The place that we live at was once a plantation, planted acres of crops, terraced off to allow growth and harvest. All that remains is a lone chimney sitting on the side of a hill. I have found all sorts of things around it, from horse shoes to hinges and nails, to kitchen ware to bullets and bits of various mule and horse riggings. When you move around this place at night and listen hard enough you can almost hear slaves singing. There are voices of many generations of people that have crossed over this land that speak to you in constant whispers, telling the secrets of this place, one has to just listen to learn the joy and human suffering that has taken place on the very ground that you walk. From my own family to farmers and slaves that worked the land back to the Cherokee and Creek Indians that hunted for game and made lives among the same trees I look out my window at.

This region, town, and indeed my very property are living reminders of a history that has passed with hopes and dreams being fulfilled, sorrow being felt, and tragedy being kept at bay. Sometimes the thoughts and emotions of those people that are embedded in the land can come through to tap your psyche when you least expect, leaving you with a strange feeling.. A mixture of calmness, expectancy, worry, love, sadness, hope, and loss. These people that walked here before us have a lot to say.

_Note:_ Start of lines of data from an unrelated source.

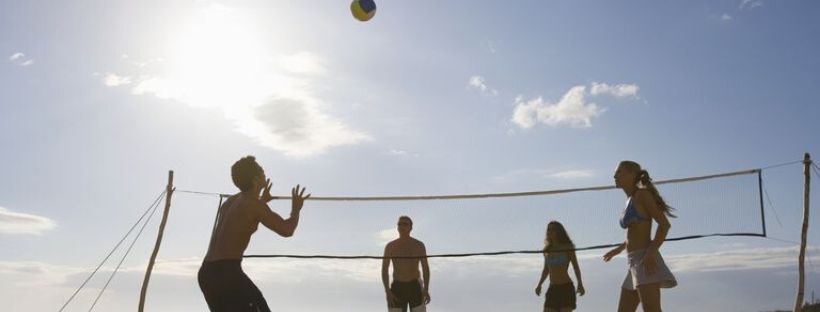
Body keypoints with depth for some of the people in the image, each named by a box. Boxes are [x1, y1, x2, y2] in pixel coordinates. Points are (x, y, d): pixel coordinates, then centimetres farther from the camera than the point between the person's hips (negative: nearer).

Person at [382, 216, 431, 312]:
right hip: (397, 288, 0)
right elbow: (384, 269, 0)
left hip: (415, 287, 0)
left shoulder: (419, 245, 0)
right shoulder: (390, 246, 0)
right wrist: (387, 291, -11)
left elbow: (425, 268, 1)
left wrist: (426, 290, -10)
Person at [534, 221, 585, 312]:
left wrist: (580, 284, -19)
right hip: (553, 289, 5)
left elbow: (576, 267, -4)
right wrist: (539, 285, 8)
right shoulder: (547, 250, 11)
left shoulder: (567, 248, -2)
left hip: (566, 288, -5)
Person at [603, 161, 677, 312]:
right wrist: (619, 248, 32)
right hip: (635, 263, 9)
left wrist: (652, 252, -23)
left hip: (646, 261, -9)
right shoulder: (630, 201, 20)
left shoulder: (642, 194, -4)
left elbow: (664, 224, -13)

I wish that I could sit down and have a long conversation with each of them.

6 comments:

HeartofGoldPlate said...

Next time I come down we'll go looking for ghosts after midnight and we'll bust out the ouija board and then maybe we can sit and have a conversation with them.

Clay Perry said...

i need to see them face to face, you know how the board can be... you never know who youre talking to, their cheeky, those demons & dead folks...

Betty BeadBug said...

When I walk the path behind our property around the lake...especially at twilight...I never feel as if I am walking alone. Depends on the walk whether that feeling is good or bad.

HeartofGoldPlate said...

I remember walking at dusk one time and suddenly being sure that white thing flying around in the air was part of a ghost, and then I realized it was a deer tail. That was also the night I felt the most scared. I didn't even finish the path. I got a little bit past the plantation chimney, and had to turn around and practically ran home. I just had that followed feeling.

Anonymous said...

That is a nice walk.Maybe Patrick can take grandpa there in the mule.
It is just so PEACEFUL there.
Good memories Clay felt like I was there with you.
xo
MJ

C.S. Perry said...

Best not to trouble the Dead.
They have their secrets just as we have ours.